*** Data for analysis ***
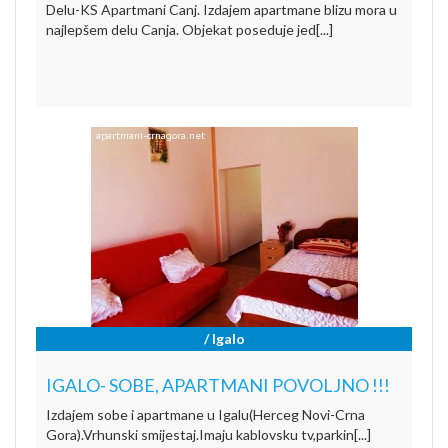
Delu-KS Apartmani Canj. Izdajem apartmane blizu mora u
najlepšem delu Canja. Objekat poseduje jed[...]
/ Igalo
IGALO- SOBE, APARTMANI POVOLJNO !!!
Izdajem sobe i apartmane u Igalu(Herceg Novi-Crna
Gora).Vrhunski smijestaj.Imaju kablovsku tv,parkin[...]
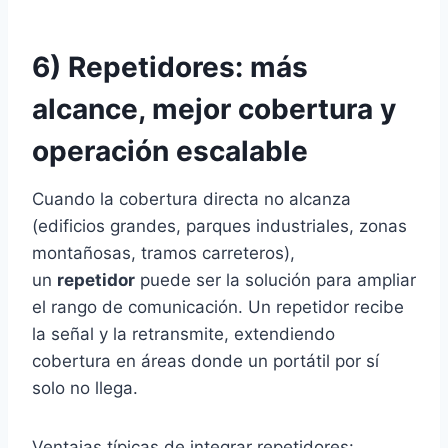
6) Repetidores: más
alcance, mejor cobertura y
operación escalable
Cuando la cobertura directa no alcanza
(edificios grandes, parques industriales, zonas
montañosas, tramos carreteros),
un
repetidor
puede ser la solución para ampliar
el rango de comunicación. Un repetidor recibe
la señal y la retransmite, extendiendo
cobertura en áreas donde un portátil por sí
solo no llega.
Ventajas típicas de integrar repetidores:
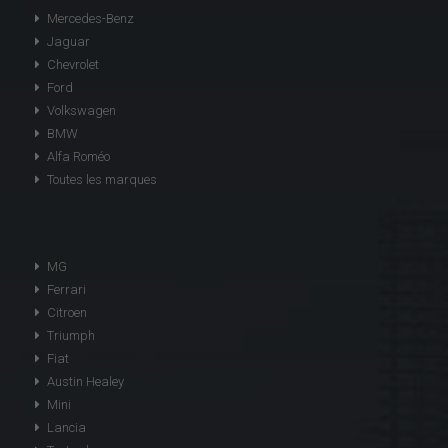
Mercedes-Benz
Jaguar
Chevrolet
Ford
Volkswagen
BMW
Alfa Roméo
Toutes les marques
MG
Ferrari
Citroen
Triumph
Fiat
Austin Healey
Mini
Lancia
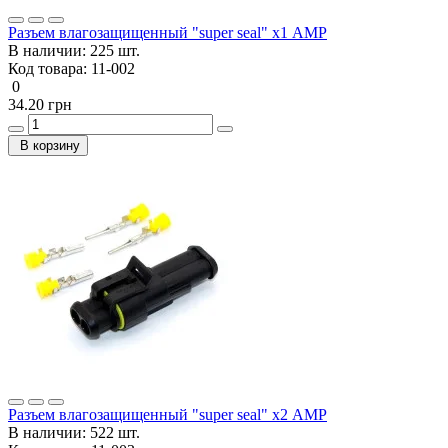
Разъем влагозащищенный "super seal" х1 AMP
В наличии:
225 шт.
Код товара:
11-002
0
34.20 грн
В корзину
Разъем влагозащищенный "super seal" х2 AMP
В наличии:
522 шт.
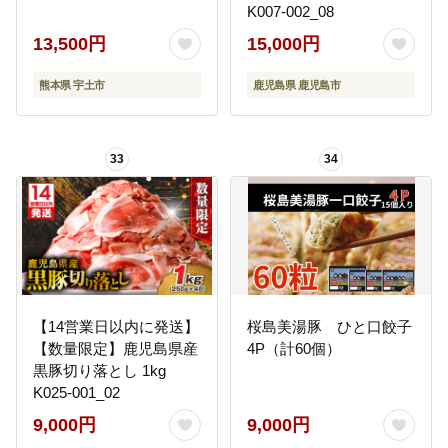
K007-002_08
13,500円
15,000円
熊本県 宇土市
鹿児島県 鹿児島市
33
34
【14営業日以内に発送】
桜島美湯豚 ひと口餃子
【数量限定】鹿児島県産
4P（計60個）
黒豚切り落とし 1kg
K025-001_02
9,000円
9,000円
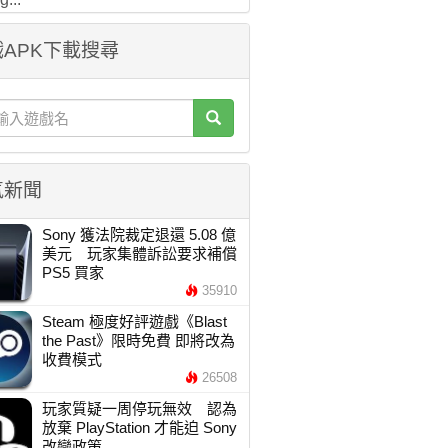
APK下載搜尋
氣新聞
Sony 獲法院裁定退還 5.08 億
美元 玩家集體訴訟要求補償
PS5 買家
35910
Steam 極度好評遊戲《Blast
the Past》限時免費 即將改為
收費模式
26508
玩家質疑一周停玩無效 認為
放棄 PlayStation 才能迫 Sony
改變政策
*** End of Data for analysis ***
Task prompt: Scan the material above line by line for "seal". State how many lines have it, and nothing more.

Worked solution: 2